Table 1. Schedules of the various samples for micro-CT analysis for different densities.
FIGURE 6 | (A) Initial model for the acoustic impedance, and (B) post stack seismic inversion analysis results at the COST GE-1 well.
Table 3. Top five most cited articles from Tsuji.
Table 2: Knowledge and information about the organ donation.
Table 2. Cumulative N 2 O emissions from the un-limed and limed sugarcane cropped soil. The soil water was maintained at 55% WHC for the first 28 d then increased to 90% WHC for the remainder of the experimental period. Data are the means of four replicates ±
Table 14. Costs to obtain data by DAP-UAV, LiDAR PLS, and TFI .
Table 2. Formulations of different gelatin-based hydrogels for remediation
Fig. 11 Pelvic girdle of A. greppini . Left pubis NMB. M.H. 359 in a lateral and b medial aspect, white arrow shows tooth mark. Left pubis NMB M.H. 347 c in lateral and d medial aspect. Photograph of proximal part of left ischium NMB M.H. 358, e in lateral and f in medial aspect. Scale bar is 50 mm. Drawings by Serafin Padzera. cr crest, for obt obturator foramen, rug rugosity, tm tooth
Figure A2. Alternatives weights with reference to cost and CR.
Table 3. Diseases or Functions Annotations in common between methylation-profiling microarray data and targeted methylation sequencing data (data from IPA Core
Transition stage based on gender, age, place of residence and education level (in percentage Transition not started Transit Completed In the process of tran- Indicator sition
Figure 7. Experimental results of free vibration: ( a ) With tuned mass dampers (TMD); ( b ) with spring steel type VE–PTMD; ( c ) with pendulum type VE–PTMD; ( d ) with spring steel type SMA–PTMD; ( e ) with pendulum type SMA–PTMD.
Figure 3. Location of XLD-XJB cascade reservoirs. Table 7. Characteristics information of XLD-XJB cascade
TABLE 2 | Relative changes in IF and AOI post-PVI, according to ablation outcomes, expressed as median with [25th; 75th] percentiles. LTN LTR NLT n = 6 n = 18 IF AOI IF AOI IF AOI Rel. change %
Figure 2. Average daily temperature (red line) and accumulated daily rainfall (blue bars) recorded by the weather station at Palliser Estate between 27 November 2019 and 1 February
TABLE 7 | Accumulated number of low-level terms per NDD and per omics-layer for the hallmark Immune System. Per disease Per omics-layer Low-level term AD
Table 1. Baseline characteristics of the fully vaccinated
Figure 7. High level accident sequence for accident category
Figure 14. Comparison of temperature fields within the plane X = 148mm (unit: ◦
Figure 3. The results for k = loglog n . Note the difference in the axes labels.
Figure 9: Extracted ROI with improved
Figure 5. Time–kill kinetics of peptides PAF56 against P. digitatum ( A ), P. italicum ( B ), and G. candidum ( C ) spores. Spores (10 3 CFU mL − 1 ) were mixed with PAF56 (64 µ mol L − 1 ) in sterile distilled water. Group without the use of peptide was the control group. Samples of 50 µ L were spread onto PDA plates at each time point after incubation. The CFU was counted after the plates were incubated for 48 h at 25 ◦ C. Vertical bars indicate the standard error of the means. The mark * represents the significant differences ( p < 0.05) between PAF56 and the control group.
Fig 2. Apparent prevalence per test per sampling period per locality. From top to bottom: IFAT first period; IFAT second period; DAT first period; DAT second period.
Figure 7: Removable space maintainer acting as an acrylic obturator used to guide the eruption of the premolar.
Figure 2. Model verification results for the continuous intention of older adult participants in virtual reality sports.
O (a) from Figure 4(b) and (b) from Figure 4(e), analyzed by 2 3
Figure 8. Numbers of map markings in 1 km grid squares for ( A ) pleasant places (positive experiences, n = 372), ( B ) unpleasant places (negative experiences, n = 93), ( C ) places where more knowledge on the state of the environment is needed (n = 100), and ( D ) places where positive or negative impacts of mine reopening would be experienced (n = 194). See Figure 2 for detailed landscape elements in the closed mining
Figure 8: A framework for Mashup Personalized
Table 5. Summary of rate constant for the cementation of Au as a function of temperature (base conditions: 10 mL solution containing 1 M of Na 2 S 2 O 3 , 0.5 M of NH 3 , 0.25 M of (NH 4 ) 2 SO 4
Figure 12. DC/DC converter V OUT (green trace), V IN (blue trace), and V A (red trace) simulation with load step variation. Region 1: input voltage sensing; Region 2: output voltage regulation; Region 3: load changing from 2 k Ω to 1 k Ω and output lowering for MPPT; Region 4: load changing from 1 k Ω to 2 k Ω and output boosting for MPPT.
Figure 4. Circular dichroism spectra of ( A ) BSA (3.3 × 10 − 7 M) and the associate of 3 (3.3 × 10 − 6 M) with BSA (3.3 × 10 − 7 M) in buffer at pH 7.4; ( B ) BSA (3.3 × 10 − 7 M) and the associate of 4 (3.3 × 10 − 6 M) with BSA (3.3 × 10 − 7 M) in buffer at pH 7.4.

..............................

PROBLEM TO WORK ON.
When the line with "Figure 14. Comparison" is reached in the data above, start copying there, and copy each line exactly until the line with "Figure 8: A framework for Mashup Personalized" has been copied; copy nothing else.

ANSWER SECTION.
Figure 14. Comparison of temperature fields within the plane X = 148mm (unit: ◦
Figure 3. The results for k = loglog n . Note the difference in the axes labels.
Figure 9: Extracted ROI with improved
Figure 5. Time–kill kinetics of peptides PAF56 against P. digitatum ( A ), P. italicum ( B ), and G. candidum ( C ) spores. Spores (10 3 CFU mL − 1 ) were mixed with PAF56 (64 µ mol L − 1 ) in sterile distilled water. Group without the use of peptide was the control group. Samples of 50 µ L were spread onto PDA plates at each time point after incubation. The CFU was counted after the plates were incubated for 48 h at 25 ◦ C. Vertical bars indicate the standard error of the means. The mark * represents the significant differences ( p < 0.05) between PAF56 and the control group.
Fig 2. Apparent prevalence per test per sampling period per locality. From top to bottom: IFAT first period; IFAT second period; DAT first period; DAT second period.
Figure 7: Removable space maintainer acting as an acrylic obturator used to guide the eruption of the premolar.
Figure 2. Model verification results for the continuous intention of older adult participants in virtual reality sports.
O (a) from Figure 4(b) and (b) from Figure 4(e), analyzed by 2 3
Figure 8. Numbers of map markings in 1 km grid squares for ( A ) pleasant places (positive experiences, n = 372), ( B ) unpleasant places (negative experiences, n = 93), ( C ) places where more knowledge on the state of the environment is needed (n = 100), and ( D ) places where positive or negative impacts of mine reopening would be experienced (n = 194). See Figure 2 for detailed landscape elements in the closed mining
Figure 8: A framework for Mashup Personalized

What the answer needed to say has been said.